--- START ---

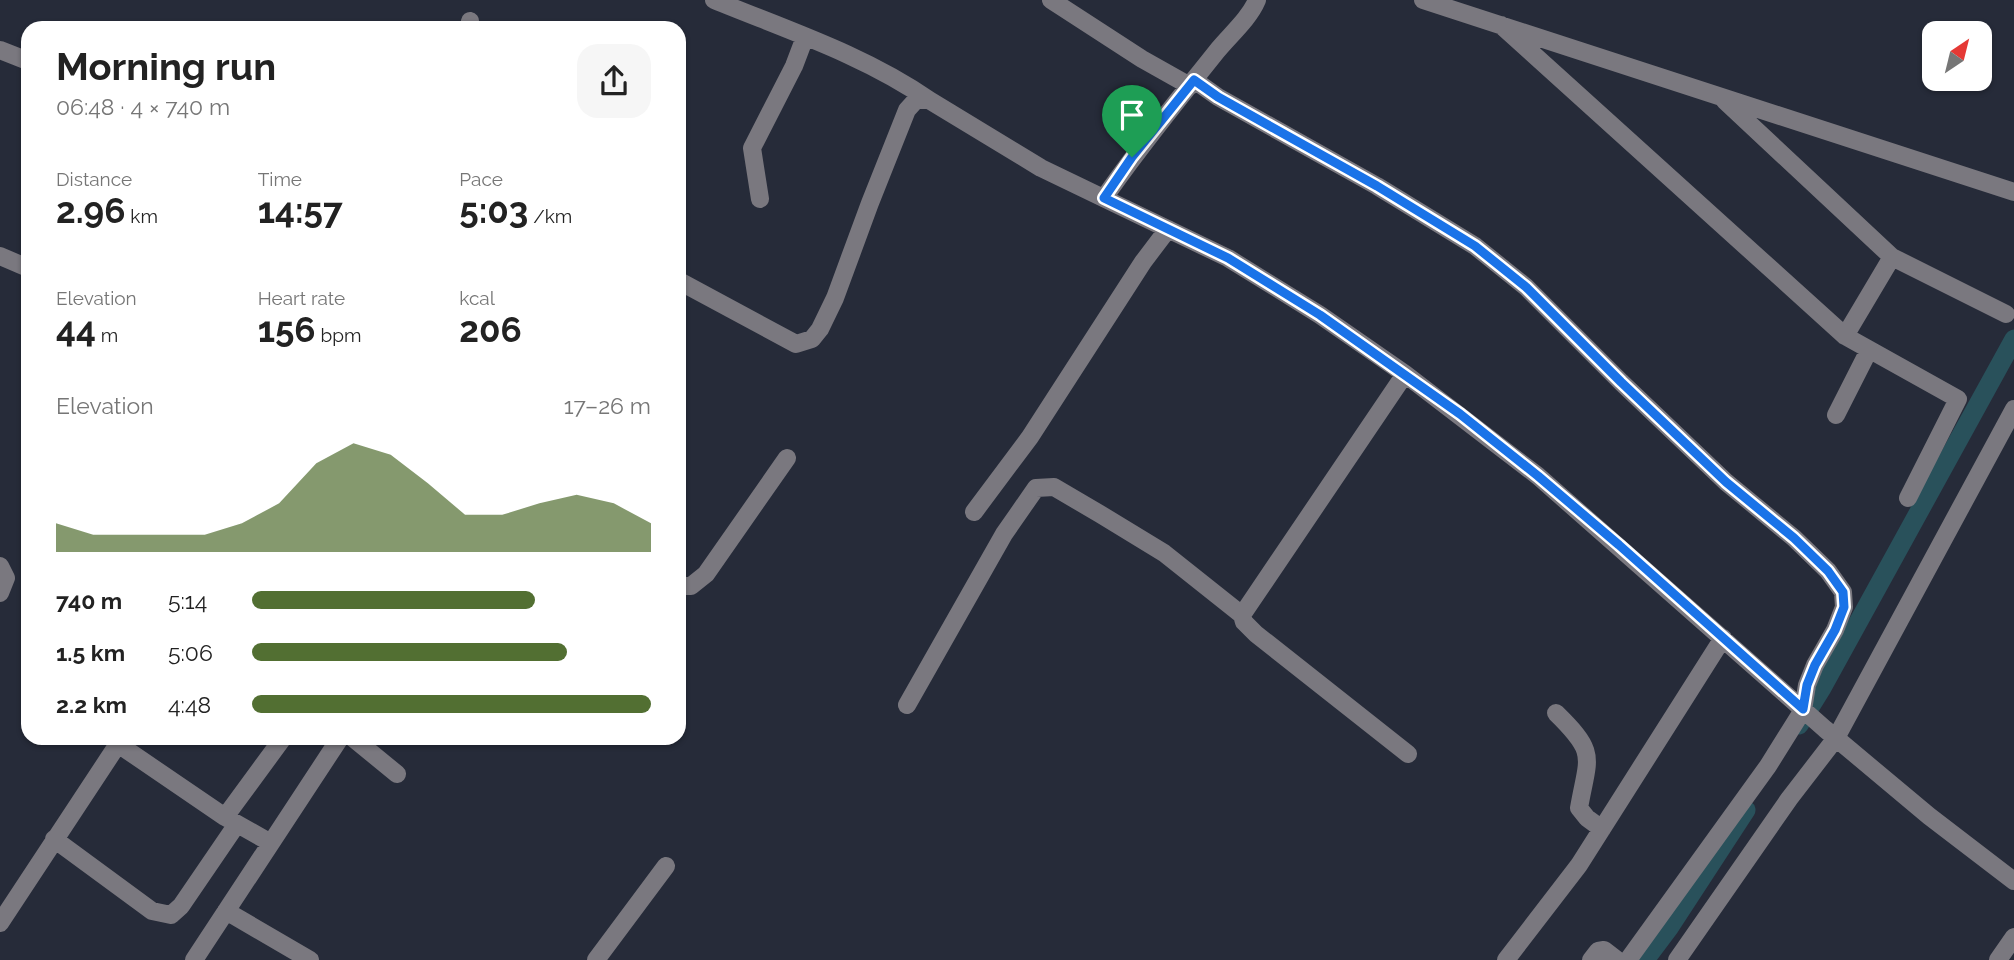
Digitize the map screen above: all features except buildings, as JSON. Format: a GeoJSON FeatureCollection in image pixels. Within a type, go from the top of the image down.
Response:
{"type":"FeatureCollection","features":[{"type":"Feature","properties":{"kind":"street"},"geometry":{"type":"LineString","coordinates":[[714,0],[840,51],[903,82],[1041,168],[1228,258],[1320,315],[1405,374],[1538,476],[1830,733],[1929,816],[2014,881]]}},
{"type":"Feature","properties":{"kind":"street"},"geometry":{"type":"LineString","coordinates":[[1051,0],[1142,59],[1218,97],[1377,186],[1475,246],[1526,287],[1726,482],[1794,538],[1828,571],[1843,592],[1844,607],[1807,685],[1804,710],[1768,766],[1628,960]]}},
{"type":"Feature","properties":{"kind":"street"},"geometry":{"type":"LineString","coordinates":[[1104,198],[1132,157],[1253,9],[1257,0]]}},
{"type":"Feature","properties":{"kind":"street"},"geometry":{"type":"LineString","coordinates":[[1423,0],[2014,192]]}},
{"type":"Feature","properties":{"kind":"street"},"geometry":{"type":"LineString","coordinates":[[1501,25],[1845,336],[1958,399],[1908,498]]}},
{"type":"Feature","properties":{"kind":"street"},"geometry":{"type":"LineString","coordinates":[[760,199],[752,148],[794,66],[805,37]]}},
{"type":"Feature","properties":{"kind":"street"},"geometry":{"type":"LineString","coordinates":[[0,50],[21,58]]}},
{"type":"Feature","properties":{"kind":"street"},"geometry":{"type":"LineString","coordinates":[[1720,96],[1892,257],[2006,314]]}},
{"type":"Feature","properties":{"kind":"street"},"geometry":{"type":"LineString","coordinates":[[686,285],[796,344],[812,339],[835,298],[907,110],[916,100],[929,100]]}},
{"type":"Feature","properties":{"kind":"street"},"geometry":{"type":"LineString","coordinates":[[974,512],[1030,437],[1143,262],[1168,229]]}},
{"type":"Feature","properties":{"kind":"street"},"geometry":{"type":"LineString","coordinates":[[0,256],[21,265]]}},
{"type":"Feature","properties":{"kind":"street"},"geometry":{"type":"LineString","coordinates":[[1845,336],[1892,257]]}},
{"type":"Feature","properties":{"kind":"street"},"geometry":{"type":"LineString","coordinates":[[1836,415],[1869,350]]}},
{"type":"Feature","properties":{"kind":"street"},"geometry":{"type":"LineString","coordinates":[[1242,615],[1405,374]]}},
{"type":"Feature","properties":{"kind":"street"},"geometry":{"type":"LineString","coordinates":[[1677,960],[1789,799],[1830,733],[2014,409]]}},
{"type":"Feature","properties":{"kind":"street"},"geometry":{"type":"LineString","coordinates":[[686,586],[691,586],[706,574],[787,458]]}},
{"type":"Feature","properties":{"kind":"street"},"geometry":{"type":"LineString","coordinates":[[906,705],[1004,534],[1036,488],[1054,487],[1164,553],[1242,615],[1244,622],[1256,634],[1408,754]]}},
{"type":"Feature","properties":{"kind":"street"},"geometry":{"type":"LineString","coordinates":[[0,566],[6,578],[0,593]]}},
{"type":"Feature","properties":{"kind":"street"},"geometry":{"type":"LineString","coordinates":[[1506,960],[1578,865],[1723,638]]}},
{"type":"Feature","properties":{"kind":"street"},"geometry":{"type":"LineString","coordinates":[[1556,713],[1577,733],[1587,753],[1588,771],[1579,808],[1602,829]]}},
{"type":"Feature","properties":{"kind":"street"},"geometry":{"type":"LineString","coordinates":[[0,923],[117,745]]}},
{"type":"Feature","properties":{"kind":"street"},"geometry":{"type":"LineString","coordinates":[[126,745],[231,820],[271,843]]}},
{"type":"Feature","properties":{"kind":"street"},"geometry":{"type":"LineString","coordinates":[[54,839],[152,911],[171,915],[181,906],[279,745]]}},
{"type":"Feature","properties":{"kind":"street"},"geometry":{"type":"LineString","coordinates":[[194,960],[335,745]]}},
{"type":"Feature","properties":{"kind":"street"},"geometry":{"type":"LineString","coordinates":[[362,745],[397,774]]}},
{"type":"Feature","properties":{"kind":"street"},"geometry":{"type":"LineString","coordinates":[[596,960],[666,866]]}},
{"type":"Feature","properties":{"kind":"street"},"geometry":{"type":"LineString","coordinates":[[226,911],[310,960]]}},
{"type":"Feature","properties":{"kind":"street"},"geometry":{"type":"LineString","coordinates":[[1998,960],[2014,937]]}},
{"type":"Feature","properties":{"kind":"street"},"geometry":{"type":"LineString","coordinates":[[1591,960],[1598,951],[1604,950],[1617,960]]}},
{"type":"Feature","properties":{"kind":"waterway"},"geometry":{"type":"LineString","coordinates":[[1799,725],[2014,339]]}},
{"type":"Feature","properties":{"kind":"waterway"},"geometry":{"type":"LineString","coordinates":[[1645,960],[1746,810]]}},
{"type":"Feature","properties":{"kind":"route"},"geometry":{"type":"LineString","coordinates":[[1194,80],[1218,97],[1377,186],[1475,246],[1526,287],[1726,482],[1794,538],[1828,571],[1843,592],[1844,607],[1835,630],[1815,665],[1807,685],[1803,709],[1619,545],[1460,414],[1320,315],[1228,258],[1104,198],[1132,157],[1194,80]]}}]}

--- END ---

• ABOUT THIS TASK: Look over the records above and filter for each line with the word "waterway".

• EXERCISE RESULT:
{"type":"Feature","properties":{"kind":"waterway"},"geometry":{"type":"LineString","coordinates":[[1799,725],[2014,339]]}},
{"type":"Feature","properties":{"kind":"waterway"},"geometry":{"type":"LineString","coordinates":[[1645,960],[1746,810]]}},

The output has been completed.